I’m enrolled in the MBA program at Oklahoma Christian University. (It’s about time, huh?) I’m also serving there as Entrepreneur in Residence. I’m having a blast.

For one of my classes this term, we had a team project and presentation where we had to analyze a company in the Fortune 100. My team chose AT&T. For part of what I presented, I quickly gave a historical overview of the company. While there are lots of twists and turns and details, in general there wasn’t really anything new for me. But for some reason, as I thought about how to organize the history for presentation to make it easy for the audience to get it in a sticky way, I realized something I hadn’t really realized before…

My father’s generation thinks of AT&T as Ma Bell – everything having to do with the telephone, from the device in your kitchen, to the local and long distance networks, to the friendly operator, to the phone book. I remember when we were doing our first Internet startup, Digital Frontiers, back in 1995, one of our early customers was a local publishing company.
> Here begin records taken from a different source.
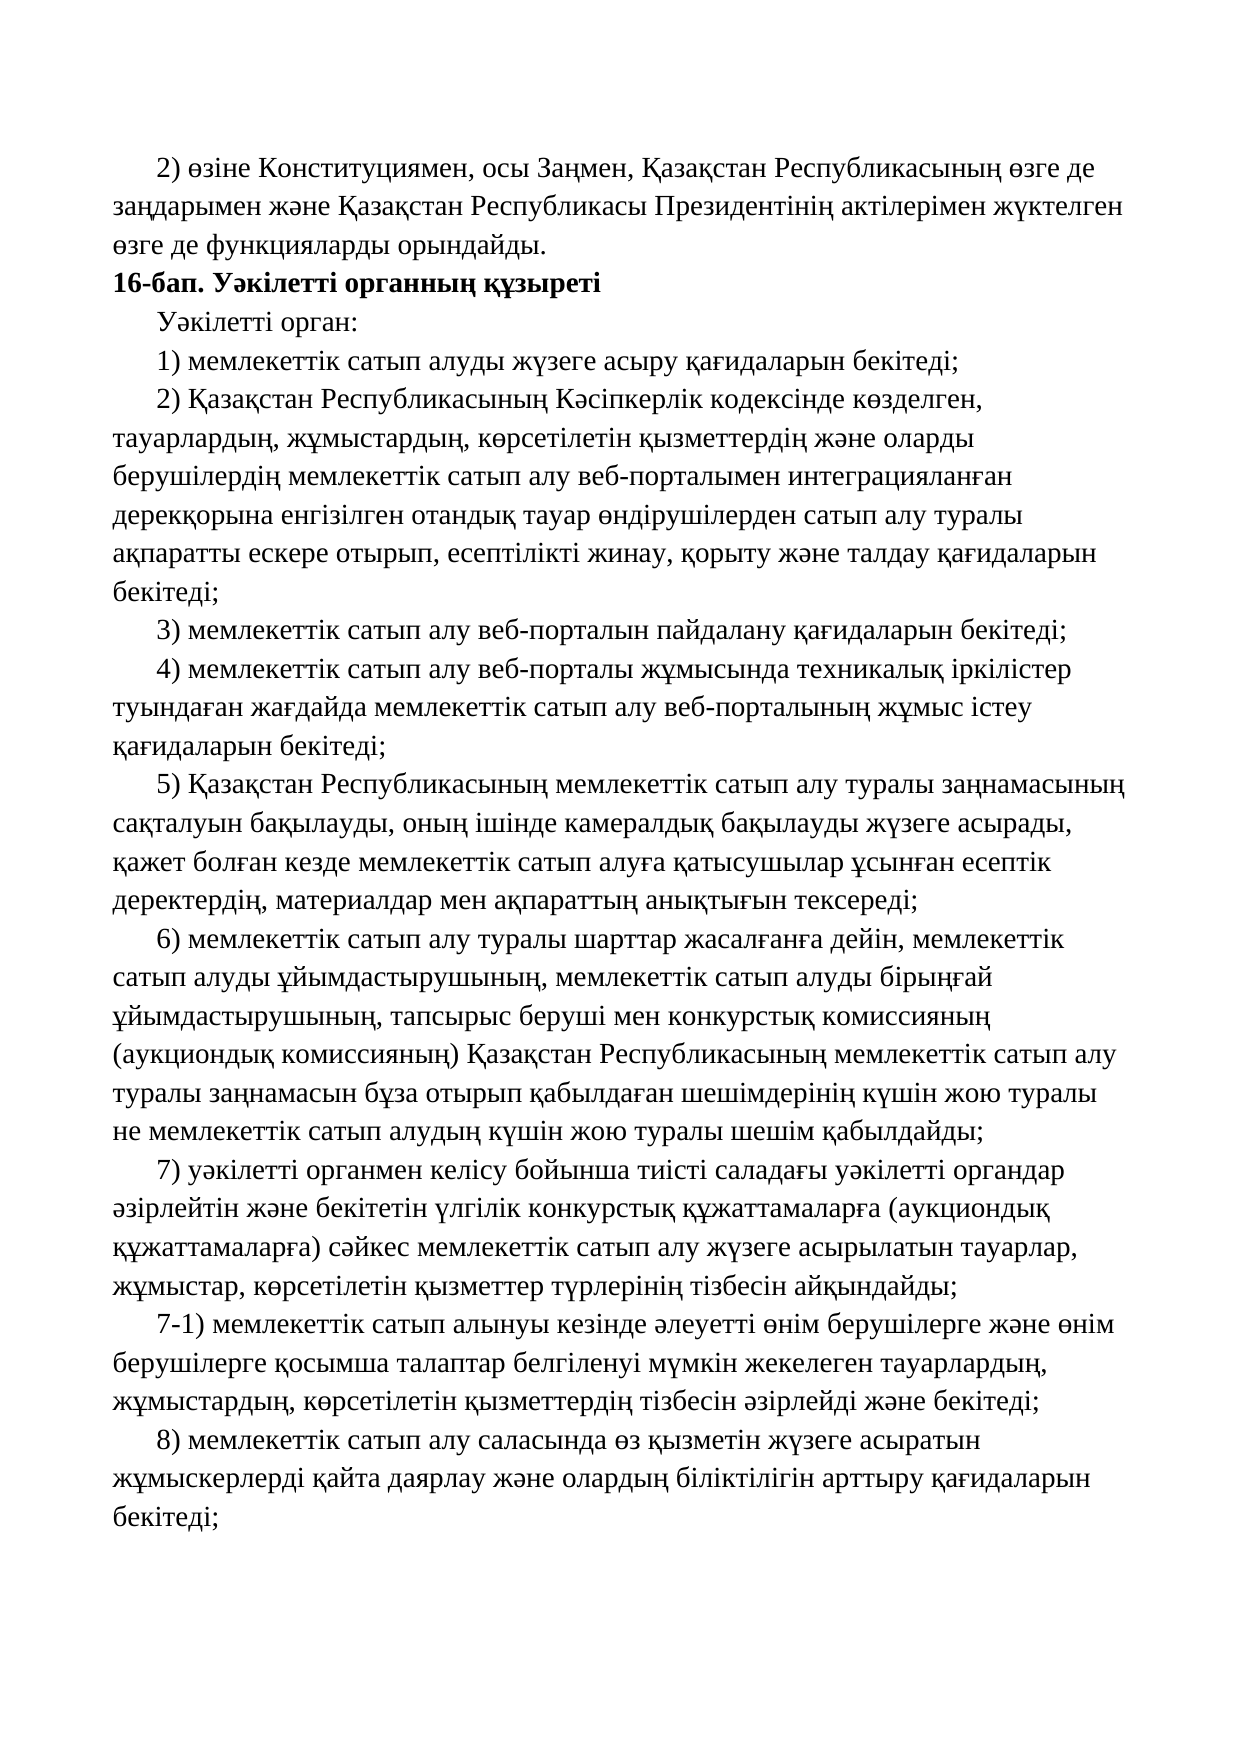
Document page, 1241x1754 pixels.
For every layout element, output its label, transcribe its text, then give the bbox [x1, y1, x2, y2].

text Уәкілетті орган: [112, 304, 1128, 338]
text 4) мемлекеттік сатып алу веб-порталы жұмысында техникалық іркілістер туындаған жағдайда мемлекеттік сатып алу веб-порталының жұмыс істеу қағидаларын бекітеді; [112, 651, 1128, 762]
text 2) Қазақстан Республикасының Кәсіпкерлік кодексінде көзделген, тауарлардың, жұмыстардың, көрсетілетін қызметтердің және оларды берушілердің мемлекеттік сатып алу веб-порталымен интеграцияланған дерекқорына енгізілген отандық тауар өндірушілерден сатып алу туралы ақпаратты ескере отырып, есептілікті жинау, қорыту және талдау қағидаларын бекітеді; [112, 381, 1128, 607]
text 6) мемлекеттік сатып алу туралы шарттар жасалғанға дейін, мемлекеттік сатып алуды ұйымдастырушының, мемлекеттік сатып алуды бірыңғай ұйымдастырушының, тапсырыс беруші мен конкурстық комиссияның (аукциондық комиссияның) Қазақстан Республикасының мемлекеттік сатып алу туралы заңнамасын бұза отырып қабылдаған шешімдерінің күшін жою туралы не мемлекеттік сатып алудың күшін жою туралы шешім қабылдайды; [112, 921, 1128, 1147]
text 3) мемлекеттік сатып алу веб-порталын пайдалану қағидаларын бекітеді; [112, 612, 1128, 646]
text 2) өзіне Конституциямен, осы Заңмен, Қазақстан Республикасының өзге де заңдарымен және Қазақстан Республикасы Президентінің актілерімен жүктелген өзге де функцияларды орындайды. [112, 150, 1128, 261]
text 16-бап. Уәкілетті органның құзыреті [112, 266, 1128, 299]
text 1) мемлекеттік сатып алуды жүзеге асыру қағидаларын бекітеді; [112, 343, 1128, 376]
text 8) мемлекеттік сатып алу саласында өз қызметін жүзеге асыратын жұмыскерлерді қайта даярлау және олардың біліктілігін арттыру қағидаларын бекітеді; [112, 1422, 1128, 1532]
text 7-1) мемлекеттік сатып алынуы кезінде әлеуетті өнім берушілерге және өнім берушілерге қосымша талаптар белгіленуі мүмкін жекелеген тауарлардың, жұмыстардың, көрсетілетін қызметтердің тізбесін әзірлейді және бекітеді; [112, 1306, 1128, 1417]
text 5) Қазақстан Республикасының мемлекеттік сатып алу туралы заңнамасының сақталуын бақылауды, оның ішінде камералдық бақылауды жүзеге асырады, қажет болған кезде мемлекеттік сатып алуға қатысушылар ұсынған есептік деректердің, материалдар мен ақпараттың анықтығын тексереді; [112, 767, 1128, 916]
text 7) уәкілетті органмен келісу бойынша тиісті саладағы уәкілетті органдар әзірлейтін және бекітетін үлгілік конкурстық құжаттамаларға (аукциондық құжаттамаларға) сәйкес мемлекеттік сатып алу жүзеге асырылатын тауарлар, жұмыстар, көрсетілетін қызметтер түрлерінің тізбесін айқындайды; [112, 1152, 1128, 1301]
As we were interacting with their CIO, we asked him who he used for local connectivity to the Internet. This was in the days when many CLECs were popping up to compete with the RBOCs. He answered by saying “AT&T.” So we said, “you mean Southwestern Bell?” To which he said, “yeah, that’s what I said, Bell.” Despite the fact that I know he knew that AT&T had been broken apart about a decade before, in his mind, they were all still parts of the same Ma Bell, even if they were operating as separate companies. (Of course, if he said “AT&T” today, he’d be perfectly and precisely correct, but that’s another story…)

My generation thinks of AT&T as the Long Distance company. Ten cents a minute, if you call after 10pm. Not telephones. Not local. Just long distance.

My audience in my MBA class is roughly my son’s generation. To them, AT&T is a mobile operator. Sure they’re still in local and long distance and they even have AT&T branded telephones, but the ads running during timeouts in the ball game are all about mobile.

What will my grandson (if the Lord blesses me with one) think of AT&T as? A video company? A Mexican company? An IOT company? Time will tell…

When I used to speak frequently to Sprint customers visiting the headquarters in Kansas City, I would be asked to give the corporate overview. I would usually start by saying that part of my job was to cut through the “fog of familiarity.” When we’ve been doing business for a long time with a company, we tend to think of them as the company they were when we first encountered them. Sometimes it’s healthy to step back and get a new perspective on the companies you think you know.